When a client is eligible for Medicare Part B only, the inpatient hospital claim for services covered as Medicaid only is sent directly to TMHP and is subject to the 95‑day filing deadline (from date of discharge).
It is strongly recommended that providers who submit paper claims keep a copy of the documentation they send. It is also recommended that paper claims be sent by certified mail with a return receipt requested. This documentation, along with a detailed listing of the claims enclosed, provides proof that the claims were received by TMHP, which is particularly important if it is necessary to prove that the 95‑day claims filing deadline has been met. TMHP will accept certification receipts as proof of the 95‑day or 120‑filing deadline. If a certified receipt is provided as proof, the certified receipt number must be indicated on the detailed listing along with the Medicaid number, billed amount, DOS, and a signed claim copy. The provider needs to keep such proof of multiple claims submissions if the provider identifier is pending.
If the provider is attempting to obtain prior authorization for services performed or will be performed, TMHP must receive the claim according to the usual 95‑day filing deadline.
The provider bills TMHP directly within 95 days from the DOS. However, if a non-third party resource (TPR) is billed first, TMHP must receive the claim within 95 days of the claim disposition by the other entity.
The provider submits a copy of the disposition with the claim. A non-TPR is secondary to Texas Medicaid and may only pay benefits after Texas Medicaid.
Refer to:
When a service is billed to another insurance resource, the filing deadline is 95 days from the date of disposition by the other resource.
When a service is billed to a third party and no response has been received, Medicaid providers must allow 110 days to elapse before submitting a claim to TMHP. However, the 365‑day federal filing deadline requirement must still be met.

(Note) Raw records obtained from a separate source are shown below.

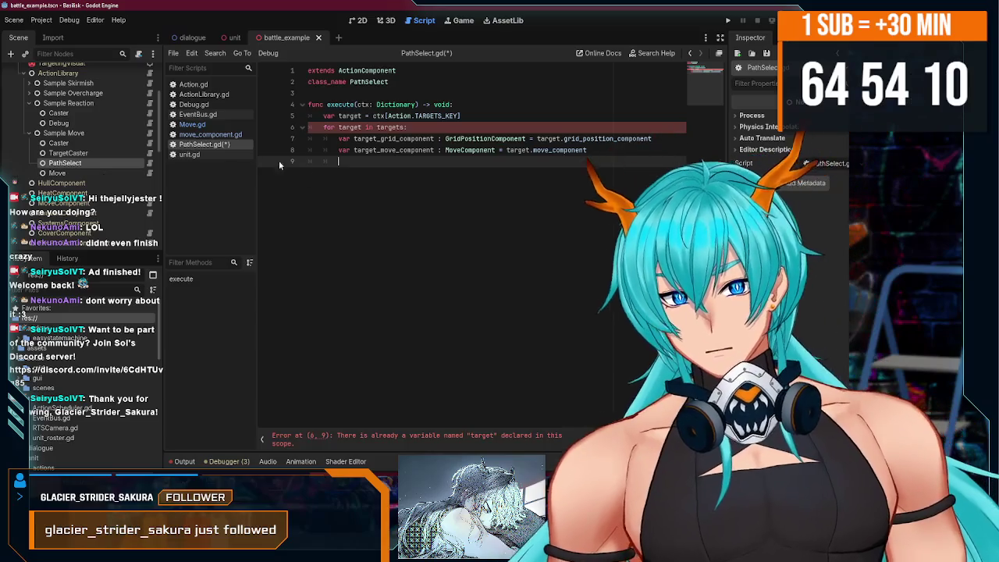
left_click(206, 154)
left_click(206, 145)
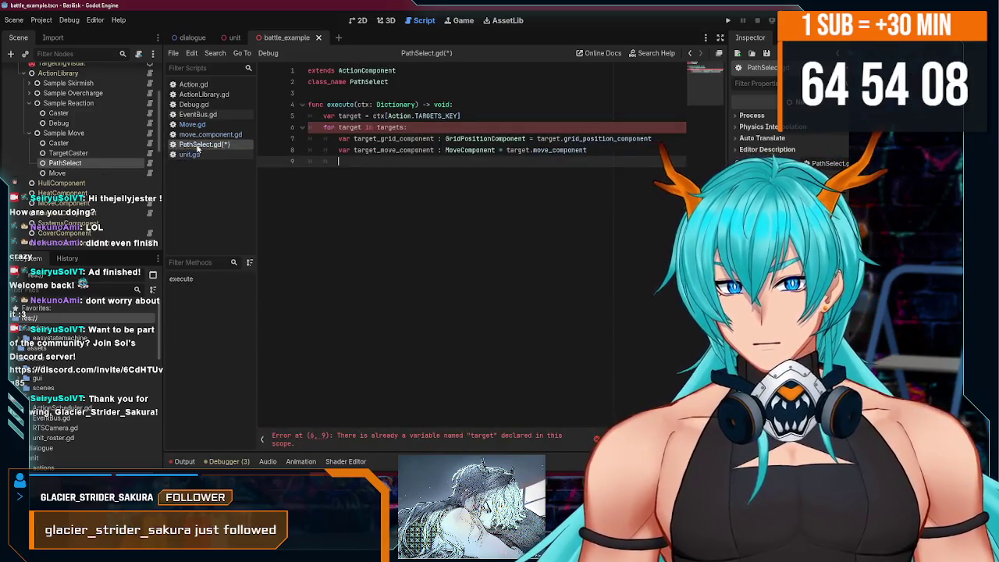
left_click(209, 134)
left_click(192, 124)
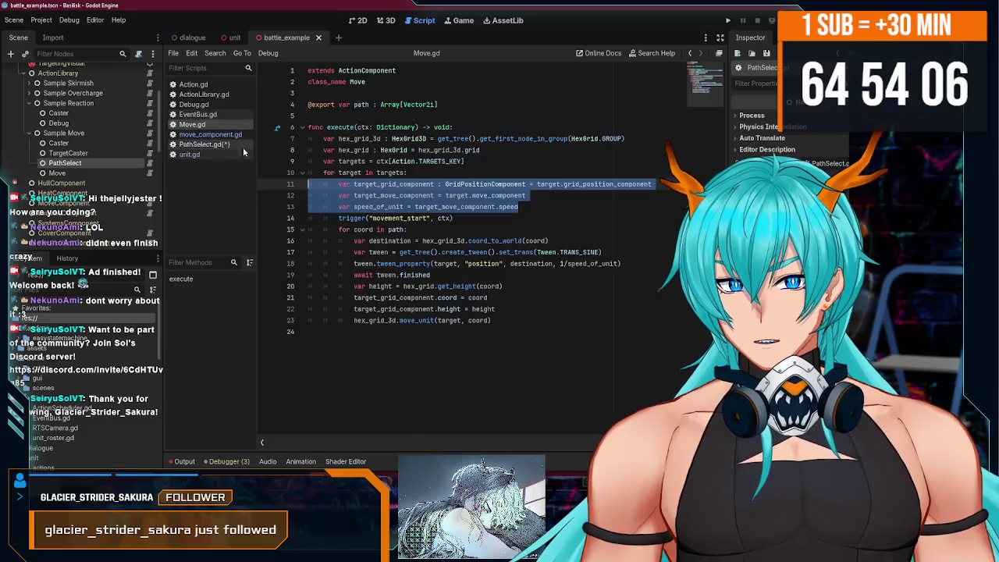
left_click_drag(479, 150, 309, 138)
key("ctrl+c")
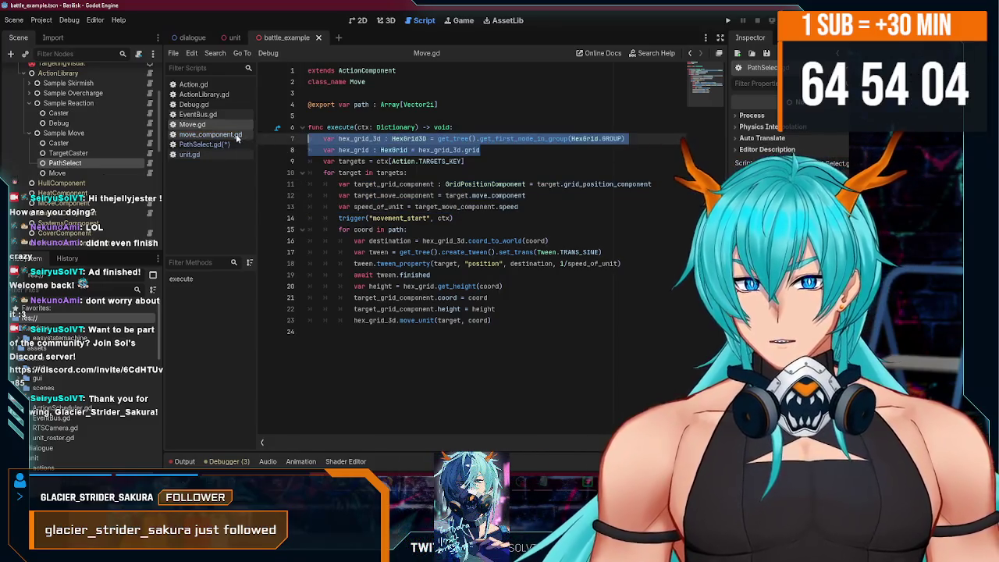
left_click(204, 145)
left_click(485, 104)
key("Return")
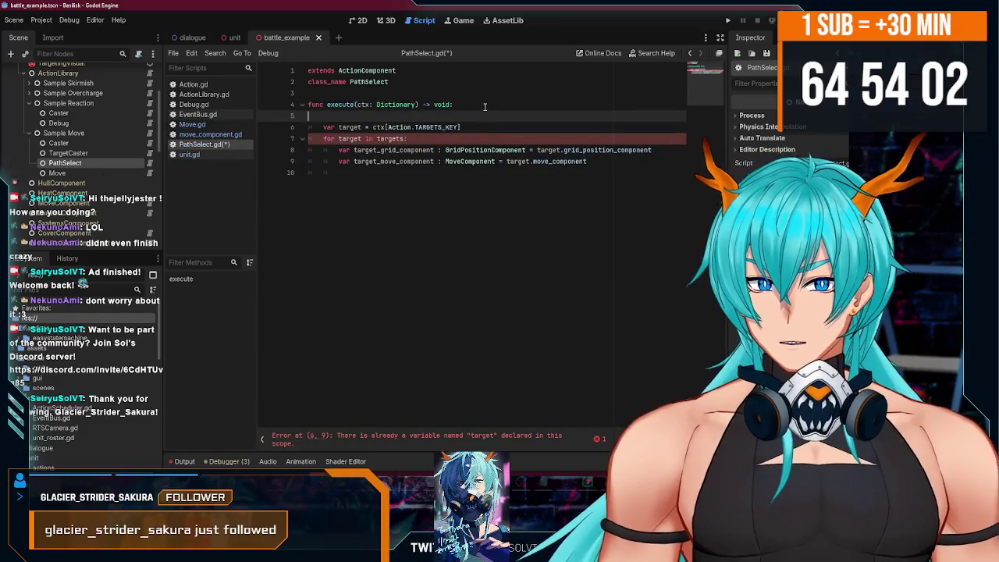
key("ctrl+v")
left_click(544, 192)
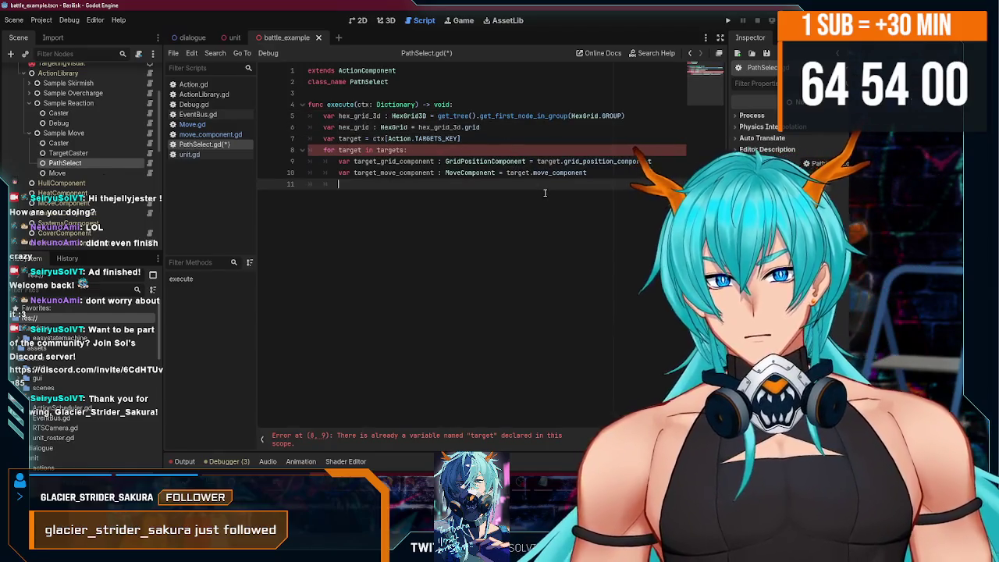
left_click(462, 134)
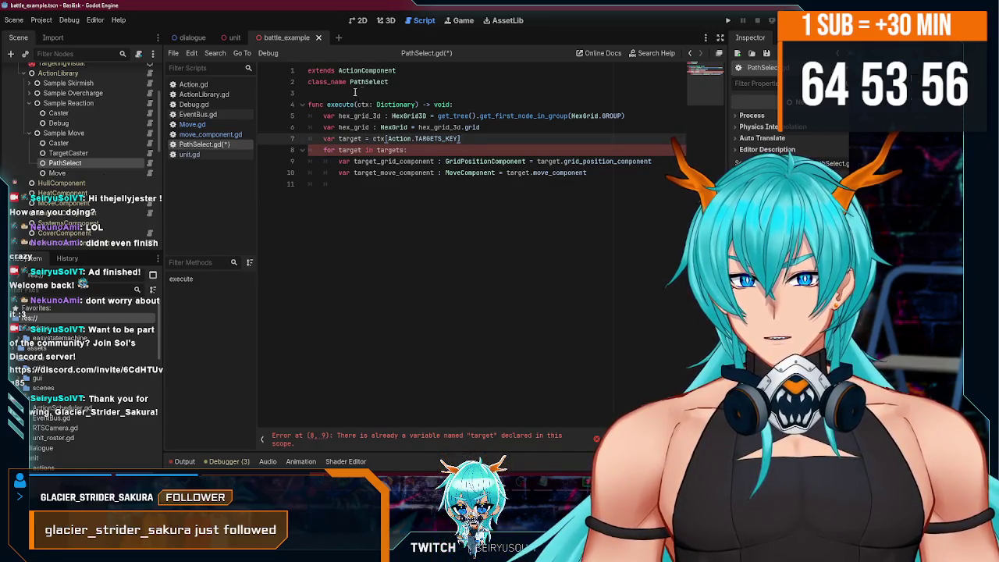
left_click(377, 185)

A Compass21 (C21) process allows an HHSC Family Planning claim to be paid by Title XIX (Medicaid) if the client is eligible for Title XIX when those services are provided and billed under the HHSC Family Planning Program. In this instance, the Medicaid 95‑day filing deadline is in effect and must be met or the claim will be denied.
In accordance with federal regulations, all claims must be initially filed with TMHP within 365 days of the DOS, regardless of provider enrollment status or retroactive eligibility.
Refer to:
Subsection 1.1, “Provider Enrollment and Reenrollment” in “Section 1: Provider Enrollment and Responsibilities” (Vol. 1, General Information) for information on the provider enrollment process.
Subsection 7.1, “Appeal Methods” in “Section 7: Appeals” (Vol. 1, General Information) for information on the process for submitting appeals.
Subsection, “Exceptions to the 95‑Day Filing Deadline” in this section.
Subsection A.12.3, “Automated Inquiry System (AIS)” in “Appendix A: State, Federal, and TMHP Contact Information” (Vol. 1, General Information) to learn how to retrieve client eligibility information by telephone.
Refer to:
Subsection 4.2, “Eligibility Verification” in “Section 4: Client Eligibility” (Vol. 1, General Information).
Subsection 6.11.6, “Provider Inquiries—Status of Claims” in this section.